Deeply moved by the motherly love behind many laureates, a Beijing bank employee wrote a letter to Xinhua to describe the power of love.

"I love Du Li. I Love Phelps. I love them for their affection to their moms," said Zhang Tianxing, citing how the Chinese shooter cried during a phone conversation with her mother after taking an Olympic gold, and how the American superfish wanted to give his mom a hug the moment he got out of the pool.

Zhang recalled how his mother, a peasant woman who worked day and night to feed a big family in the rural Henan Province back in the 1960s, bought him a pair of sneakers with the money that should have been spent on medicine for her acute stomachache.

"She said I could have been the fastest runner at school had I had better shoes," said Zhang in his letter.

He did not grow up to be a runner, but a bank employee in Beijing. But the bitter-sweet memories of his mother, now dead, have clung to him particularly at these Games.

For winners and losers, love is always there, from families, friends and strangers alike.

Love from his wife and Olympic gold winner Katerina Emmons was the best heal to Matt Emmons after he repeated his Athens misfortune to blow away gold in the last round of men's rifle finals.

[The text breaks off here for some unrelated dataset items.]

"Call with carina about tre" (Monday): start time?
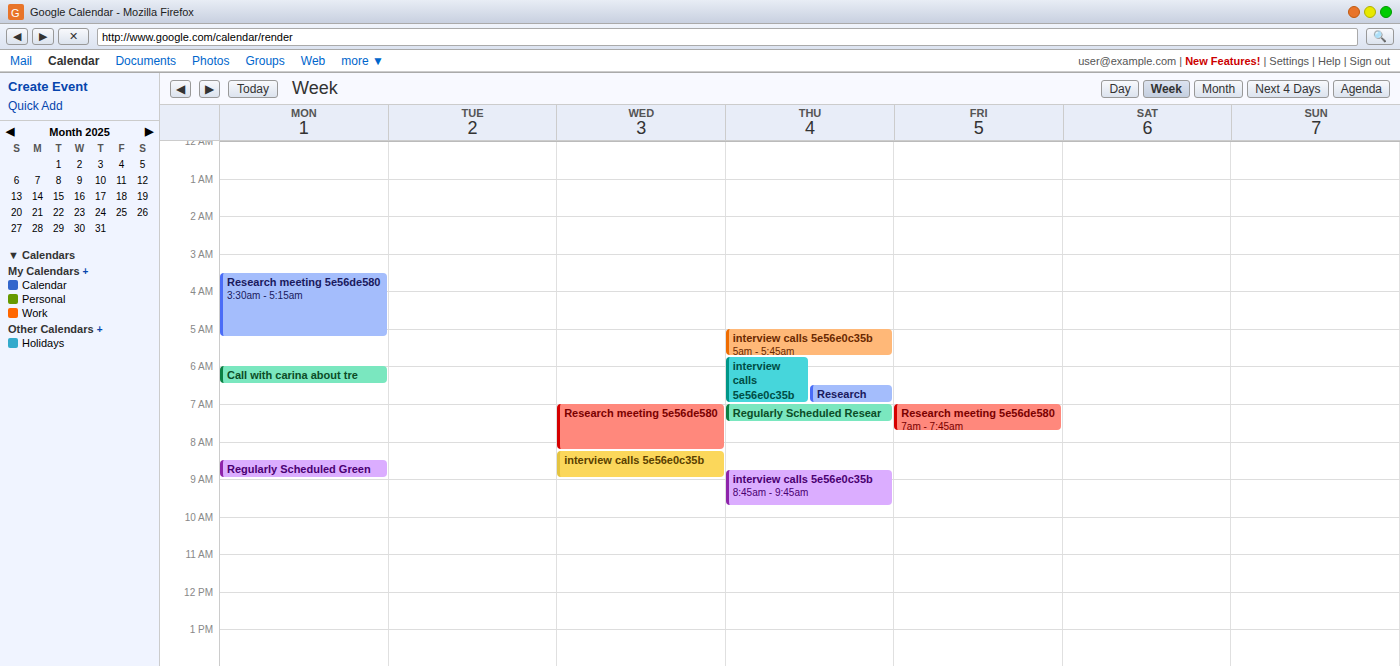
6:00 AM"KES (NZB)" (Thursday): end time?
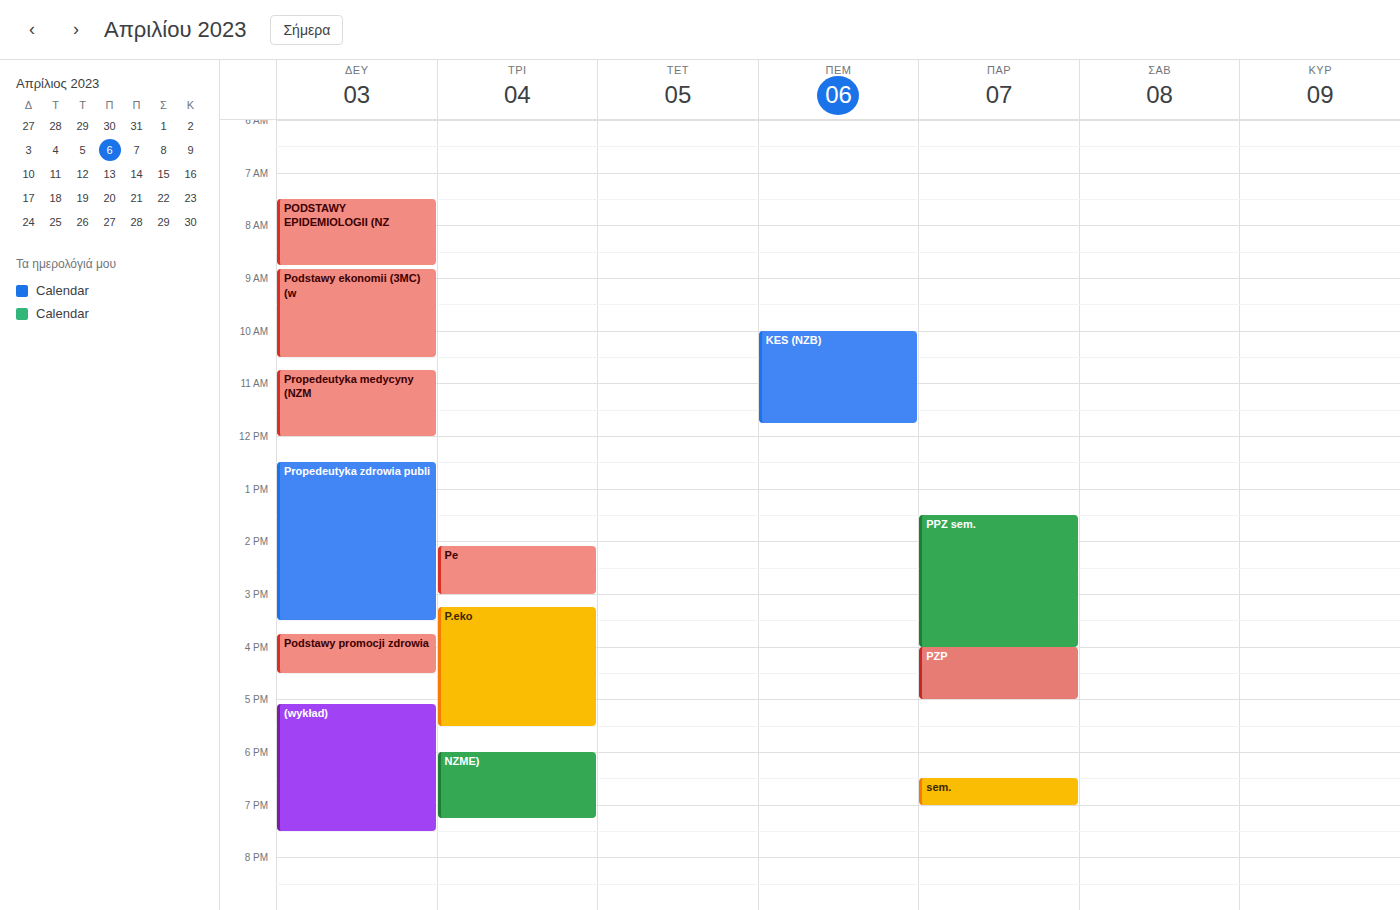
11:45 AM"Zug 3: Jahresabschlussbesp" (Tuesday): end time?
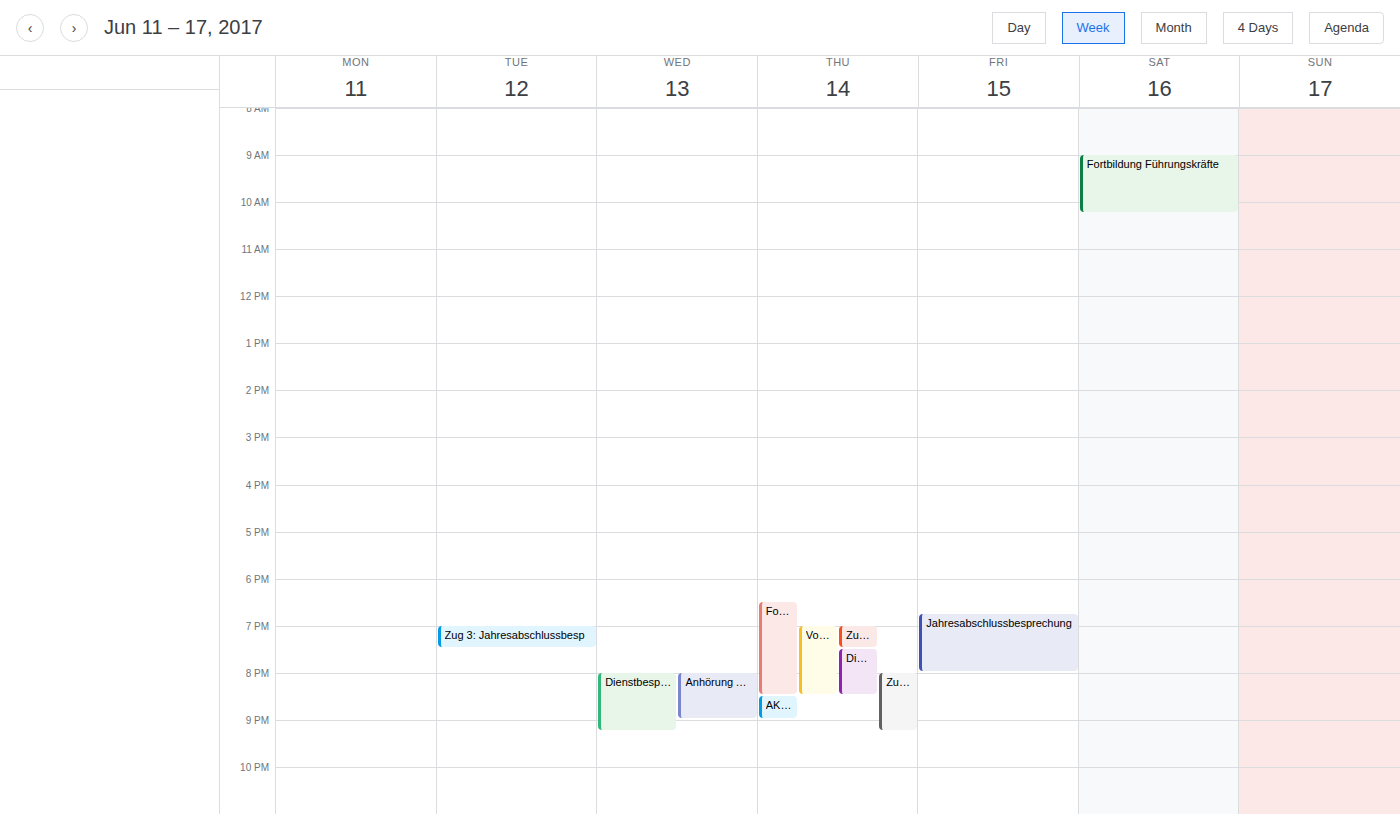
7:30 PM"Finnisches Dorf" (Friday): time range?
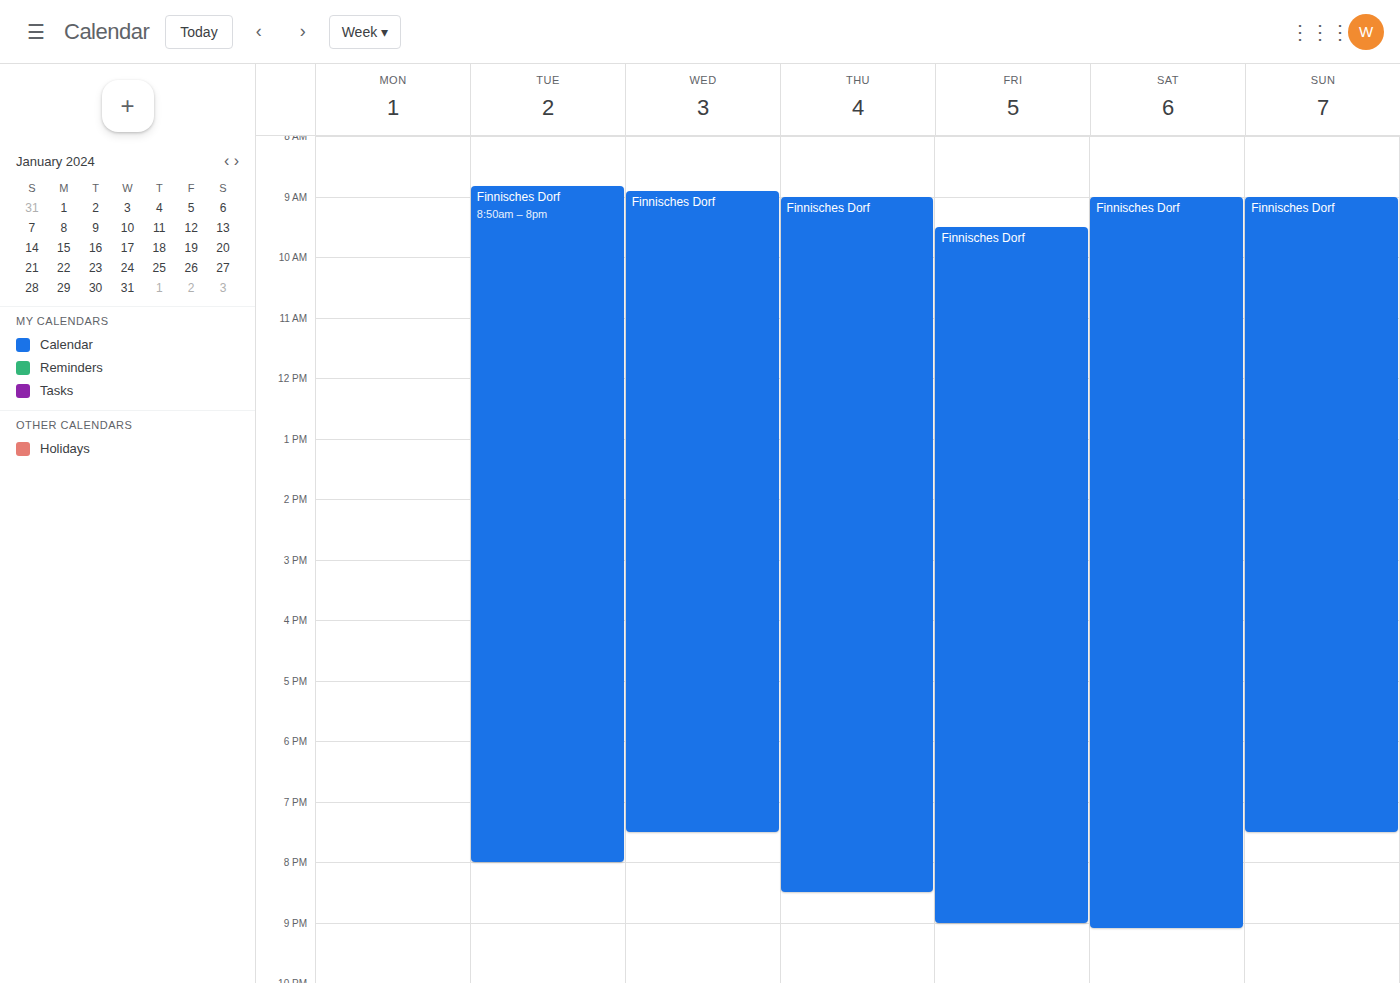
9:30 AM to 9:00 PMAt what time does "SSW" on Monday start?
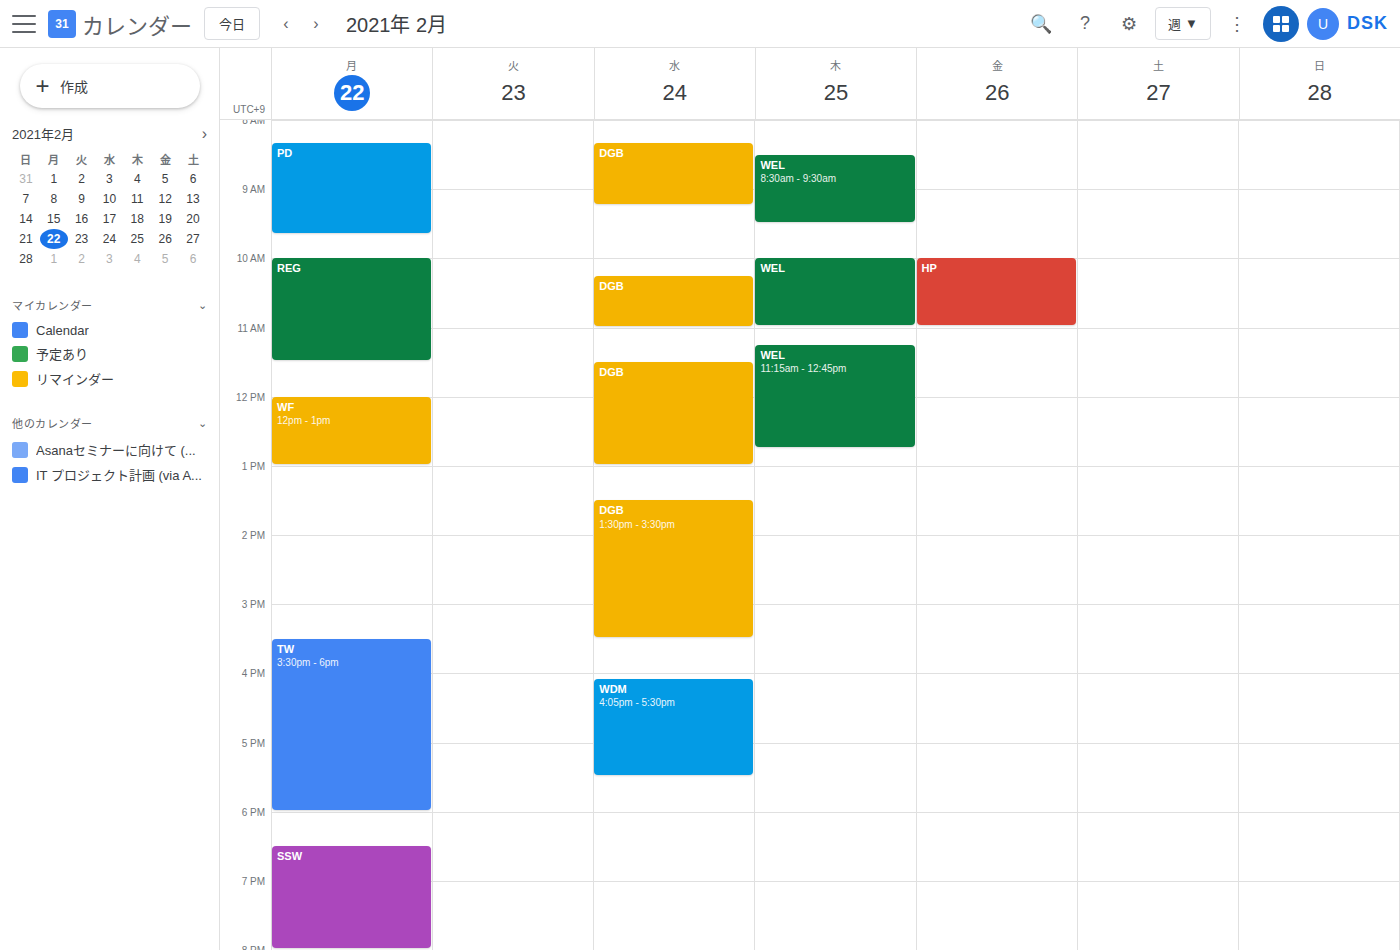
6:30 PM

Colombian weightlifter Oscar Figueroa may never find out how many Chinese shed tears for him when all his attempts failed in the men's 62kg class finals.

"The grief and helplessness in his eyes became apparent after several failed attempts. Everyone shouted 'go, go' and prayed for a miracle," read a posting at sina.com shortly after last Tuesday's competition.

When Figueroa broke into tears after one last futile attempt, the entire audience felt his pain. "Everyone was heartbroken until his teammate Diego Salazar won a silver," said Si Ren, a spectator who later shared his feelings with thousands of people on the Internet.

Toward the end of the Beijing Games, many Chinese are working out a personal archive listing their own heroes, quotable quotes and inspiring stories.

Chinese hurdler Liu Xiang, who pulled out of the 110-meter race on Monday because of foot injury, was in the netizens' list of top 10 tragic heroes as well as the 10 most attractive men at the Beijing Games, according to 21cn.com.

Liu said he would come back and run even faster after the pullout. His Olympic record of 12.91 seconds, set at Athens in 2004, was not broken by Cuban Dayron Robles in Thursday's final.

Liu's tragic farewell from the Games was witnessed by 90,000 audience who had expected him to defend his title, or at least to enter the finals. Among them were four rural workers who helped build the Bird's Nest, where the track and field events were held.

Su Jian, an artist from the southern Guangdong Province, had financed their trip to Beijing and tickets to the Bird's Nest, a commitment he made a year ago when they agreed to pose for a portrait.

Su's painting was sold for 32,000 yuan (4,570 U.S. dollars), with which he covered the workers' transportation, ticketing and sightseeing costs in Beijing.

A Beijinger offered them a three-bedroom apartment for free.